■ Task to complete
From the text about Graphcore below, list every abbreviation given in parentheses after the words it stands for, along with those words.

■ Selected excerpt
Graphcore, a Bristol-based machine learning startup, has raised $30 million (£23 million) as it prepares to ship its first artificial intelligence (AI)-focused computer chips later this year. Total investment in the company now stands at $62 million (£48 million)

Graphcore's chips, known as intelligence processing units (IPUs), are designed to help computer scientists and programmers create highly-intelligent computer systems that can learn for themselves when fed large amounts of data. Such systems will be vital to power technologies such as autonomous cars and AI-powered cancer detectors in the future. 

The company claims that its IPUs will allow researchers to develop new forms of AI quicker and more efficiently than today's graphics processing units (GPUs) and central processing units (CPUs), which have been around for decades and struggle to process the large quantities of data used in AI development.

"We're developing a chip but also building that into a system that goes into servers and cloud infrastructure as well," CEO Nigel Toon told Business Insider on Thursday. "It is a system to accelerate machine learning."

Demis HassabisThe funding round was led London-based by venture capital firm Atomico, which was set up by Skype billionaire Niklas Zennstrom in 2006.

Siraj Khaliq, the Atomico partner who will join the Graphcore board of directors, said in a blog post that "software relies on hardware to deliver its potential. And when it comes to AI, current hardware is proving a poor fit for the task."

■ Dataset extract

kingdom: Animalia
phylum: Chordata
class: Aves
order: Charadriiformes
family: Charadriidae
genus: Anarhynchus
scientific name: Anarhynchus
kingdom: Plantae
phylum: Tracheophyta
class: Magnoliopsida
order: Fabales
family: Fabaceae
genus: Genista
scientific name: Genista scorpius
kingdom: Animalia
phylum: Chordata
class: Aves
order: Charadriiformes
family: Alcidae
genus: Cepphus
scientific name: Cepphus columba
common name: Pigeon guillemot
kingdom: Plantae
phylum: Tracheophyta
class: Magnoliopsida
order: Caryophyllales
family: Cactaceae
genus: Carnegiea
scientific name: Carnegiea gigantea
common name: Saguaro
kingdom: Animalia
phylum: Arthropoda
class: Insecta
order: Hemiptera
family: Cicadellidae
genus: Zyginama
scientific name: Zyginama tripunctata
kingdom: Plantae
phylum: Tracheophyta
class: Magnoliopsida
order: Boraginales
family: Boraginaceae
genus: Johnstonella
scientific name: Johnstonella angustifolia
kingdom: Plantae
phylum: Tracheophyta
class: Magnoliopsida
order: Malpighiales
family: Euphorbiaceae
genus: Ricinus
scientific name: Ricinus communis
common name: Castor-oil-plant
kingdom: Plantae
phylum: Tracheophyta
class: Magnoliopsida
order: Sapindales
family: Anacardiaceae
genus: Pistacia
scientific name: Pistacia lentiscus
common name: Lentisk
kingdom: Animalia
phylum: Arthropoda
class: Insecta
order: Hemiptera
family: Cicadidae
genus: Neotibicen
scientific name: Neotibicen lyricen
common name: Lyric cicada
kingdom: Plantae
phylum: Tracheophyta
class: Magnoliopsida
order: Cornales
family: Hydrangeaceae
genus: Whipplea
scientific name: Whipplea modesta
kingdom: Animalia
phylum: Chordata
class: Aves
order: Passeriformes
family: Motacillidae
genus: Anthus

■ Answer to this exercise
- AI: artificial intelligence
- IPUs: intelligence processing units
- GPUs: graphics processing units
- CPUs: central processing units